**PAGE TEXT**
· · · ·

Re: [PATCH RFC] reboot: hotplug cpus in migrate_to_reboot_cpu()

From: Hsin-Yi Wang
Date: Thu Oct 03 2019 - 00:50:57 EST


On Wed, Oct 2, 2019 at 7:41 PM Hsin-Yi Wang <hsinyi@xxxxxxxxxxxx> wrote:
>
> Currently system reboots use arch specific codes (eg. smp_send_stop) to
> offline non reboot cpus. Some arch like arm64, arm, and x86... set offline
> masks to cpu without really offlining them. Thus it causes some race
> condition and kernel warning comes out sometimes when system reboots. We
> can do cpu hotplug in migrate_to_reboot_cpu() to avoid this issue.
>
> Signed-off-by: Hsin-Yi Wang <hsinyi@xxxxxxxxxxxx>
> ---
> kernel warnings at reboot:
> [1] https://lore.kernel.org/lkml/20190820100843.3028-1-hsinyi@xxxxxxxxxxxx/
> [2] https://lore.kernel.org/lkml/20190727164450.GA11726@xxxxxxxxxxxx/
> ---
> kernel/cpu.c | 35 +++++++++++++++++++++++++++++++++++
> kernel/reboot.c | 18 ------------------
> 2 files changed, 35 insertions(+), 18 deletions(-)
>
> diff --git a/kernel/cpu.c b/kernel/cpu.c
> index fc28e17940e0..2f4d51fe91e3 100644
> --- a/kernel/cpu.c
> +++ b/kernel/cpu.c
> @@ -31,6 +31,7 @@
> #include <linux/relay.h>
> #include <linux/slab.h>
> #include <linux/percpu-rwsem.h>
> +#include <linux/reboot.h>
>
> #include <trace/events/power.h>
> #define CREATE_TRACE_POINTS
> @@ -1366,6 +1367,40 @@ int __boot_cpu_id;
>
> #endif /* CONFIG_SMP */
>
> +void migrate_to_reboot_cpu(void)
> +{
> + /* The boot cpu is always logical cpu 0 */
> + int cpu = reboot_cpu;
> +
> + /* Make certain the cpu I'm about to reboot on is online */
> + if (!cpu_online(cpu))

· · · ·

**DATASET EXTRACT**

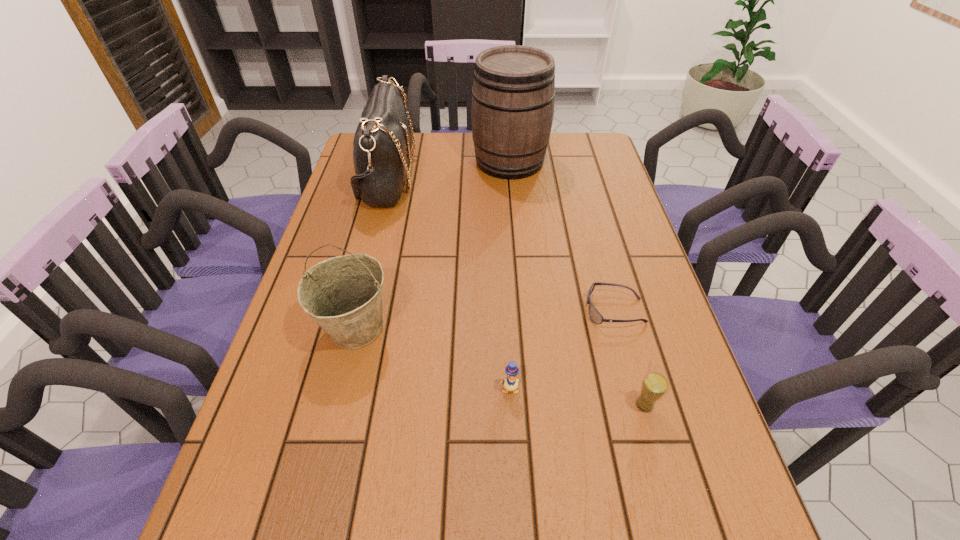
The height and width of the screenshot is (540, 960). Find the location of `free space that satisfies the following two spatial constraints: 1. at the front of the left wine bucket with chain and zipper; 2. on the left side of the handbag`. free space that satisfies the following two spatial constraints: 1. at the front of the left wine bucket with chain and zipper; 2. on the left side of the handbag is located at coordinates (348, 327).

Identify the location of free spot that satisfies the following two spatial constraints: 1. on the face of the second shortest object, where the monocle is placed; 2. on the right side of the straw for drinking. The width and height of the screenshot is (960, 540). (511, 405).

At what (x,y) coordinates should I click in order to perform the action: click on vacant space that satisfies the following two spatial constraints: 1. on the lenses of the shortest object; 2. on the face of the duckling, where the monocle is placed. Please return your answer as a coordinate pair (x, y). Looking at the image, I should click on (636, 389).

· · · ·

**PROMPT 1**
Could you transcribe the reboot patch email from "Re: [PATCH RFC]" up to and including "avoid this issue."?
**PROMPT 2**
Can you finish out the next part of the reboot patch email, picking up where it stops?
The data is separate material and not part of the reboot patch email.

**EXERCISE RESPONSE 1**
Re: [PATCH RFC] reboot: hotplug cpus in migrate_to_reboot_cpu()

From: Hsin-Yi Wang
Date: Thu Oct 03 2019 - 00:50:57 EST


On Wed, Oct 2, 2019 at 7:41 PM Hsin-Yi Wang <hsinyi@xxxxxxxxxxxx> wrote:
>
> Currently system reboots use arch specific codes (eg. smp_send_stop) to
> offline non reboot cpus. Some arch like arm64, arm, and x86... set offline
> masks to cpu without really offlining them. Thus it causes some race
> condition and kernel warning comes out sometimes when system reboots. We
> can do cpu hotplug in migrate_to_reboot_cpu() to avoid this issue.

**EXERCISE RESPONSE 2**
> + cpu = cpumask_first(cpu_online_mask);
> +
> + /* Prevent races with other tasks migrating this task */
> + current->flags |= PF_NO_SETAFFINITY;
> +
> + /* Make certain I only run on the appropriate processor */
> + set_cpus_allowed_ptr(current, cpumask_of(cpu));
> +
> + /* Hotplug other cpus if possible */
> + if (IS_ENABLED(CONFIG_HOTPLUG_CPU)) {

Should use #ifdef CONFIG_HOTPLUG_CPU here. Will fix in the next
version if this patch is reasonable.
(Reported-by: kbuild test robot <lkp@xxxxxxxxx>)
> + int i, err;
> +
> + cpu_maps_update_begin();
> +
> + for_each_online_cpu(i) {
> + if (i == cpu)
> + continue;
> + err = _cpu_down(i, 0, CPUHP_OFFLINE);
> + if (err)
> + pr_info("Failed to offline cpu %d\n", i);
> + }
> + cpu_hotplug_disabled++;
> +
> + cpu_maps_update_done();
> + }
> +}
> +
> /* Boot processor state steps */
> static struct cpuhp_step cpuhp_hp_states[] = {
> [CPUHP_OFFLINE] = {
> diff --git a/kernel/reboot.c b/kernel/reboot.c
> index c4d472b7f1b4..f0046be34a60 100644
> --- a/kernel/reboot.c
> +++ b/kernel/reboot.c
> @@ -215,24 +215,6 @@ void do_kernel_restart(char *cmd)
> atomic_notifier_call_chain(&restart_handler_list, reboot_mode, cmd);
> }
>
> -void migrate_to_reboot_cpu(void)
> -{
> - /* The boot cpu is always logical cpu 0 */
> - int cpu = reboot_cpu;
> -
> - cpu_hotplug_disable();
> -
> - /* Make certain the cpu I'm about to reboot on is online */
> - if (!cpu_online(cpu))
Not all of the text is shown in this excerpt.